3. More code examples
In order to understand this prototype more clearly, let’s put aside the big framework of zend and look at a complete code example. Example from
PHP Constructor Best Practices And The Prototype Pattern< /a>
The first half of this article about prototype pattern is actually a mixture of how to use inheritance in constructors to improve scalability. The two patterns may not seem easy to understand. Let’s look directly at the final code part about prototype pattern. .

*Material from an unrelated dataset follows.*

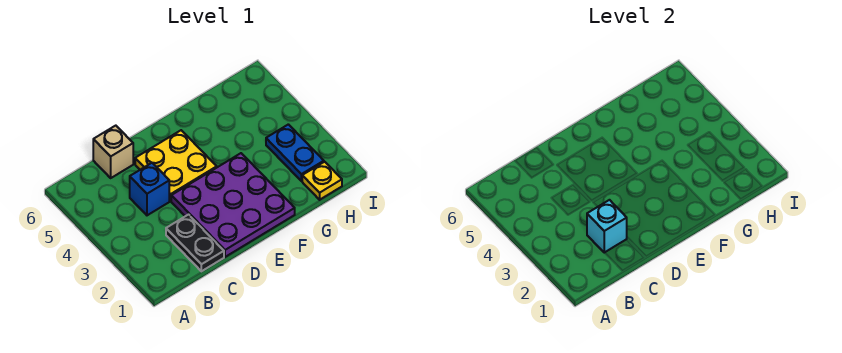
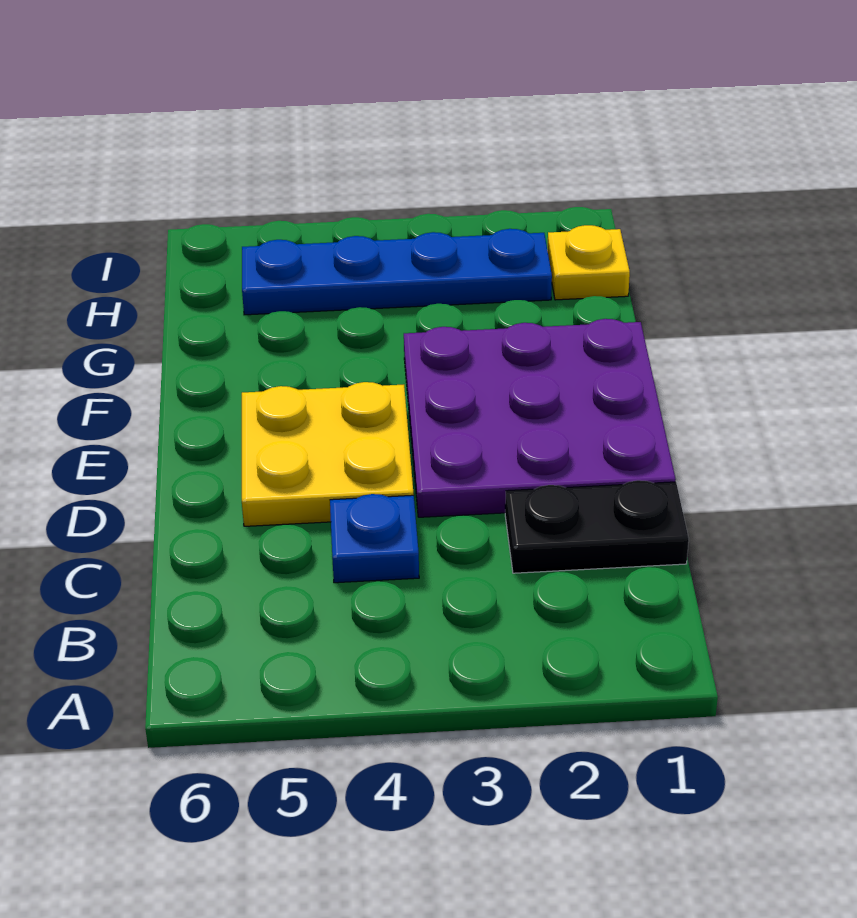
cyan 1x1 brick [587,200,627,253] -> none
blue 1x1 brick [130,163,169,215] -> blue 1x1 plate [330,494,419,583]
tan 1x1 brick [93,126,133,178] -> none
blue 1x2 plate [266,124,324,181] -> blue 1x4 plate [242,229,552,315]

<?php //框架中很常见的adapter类,用来适配各种数据库,封装一些基本数据库连接操作。 //相当于上面代码中的adapter类 class DbAdapter { public function fetchAllFromTable($table) { return $arrayOfData; } } //运用prototype pattern的类,注意construct和initialize是分开的 //相当于上面zend 代码里面的ResultSet类 class RowGateway { public function __construct(DbAdapter $dbAdapter, $tableName) { $this->dbAdapter = $dbAdapter; $this->tableName = $tableName; } public function initialize($data) { $this->data = $data; } /** * Both methods require access to the database adapter * to fulfill their duties */ public function save() {} public function delete() {} public function refresh() {} } //相当于上面代码中的TableGateway类,关于gateway可以具体去了解一下。 class UserRepository { public function __construct(DbAdapter $dbAdapter, RowGateway $rowGatewayPrototype = null) { $this->dbAdapter = $dbAdapter; $this->rowGatewayPrototype = ($rowGatewayPrototype) ? new RowGateway($this->dbAdapter, 'user') } public function getUsers() { $rows = array(); foreach ($this->dbAdapter->fetchAllFromTable('user') as $rowData) { $rows[] = $row = clone $this->rowGatewayPrototype; $row->initialize($rowData); } return $rows; } }
These classes actually correspond to the classes in the zend code above
Dbadapter -- adpater
RowGateWay -- ResultSet
UserRepository - TableGateWay
See the comments in the code for details.
The RowGateWay here can clearly see that a large number of instantiations are required in getusers, so the prototype mode is very necessary.
The following is the code to use this class
class ReadWriteRowGateway extends RowGateway { public function __construct(DbAdapter $readDbAdapter, DbAdapter $writeDbAdapter, $tableName) { $this->readDbAdapter = $readDbAdapter; parent::__construct($writeDbAdapter, $tableName); } public function refresh() { // utilize $this->readDbAdapter instead of $this->dbAdapter in RowGateway base implementation } } // usage: $userRepository = new UserRepository( $dbAdapter, new ReadWriteRowGateway($readDbAdapter, $writeDbAdapter, 'user') ); $users = $userRepository->getUsers(); $user = $users[0]; // instance of ReadWriteRowGateway with a specific row of data from the db
The above content is a detailed explanation of the Constructor Prototype Pattern prototype pattern in PHP examples introduced by the editor. I hope you like it.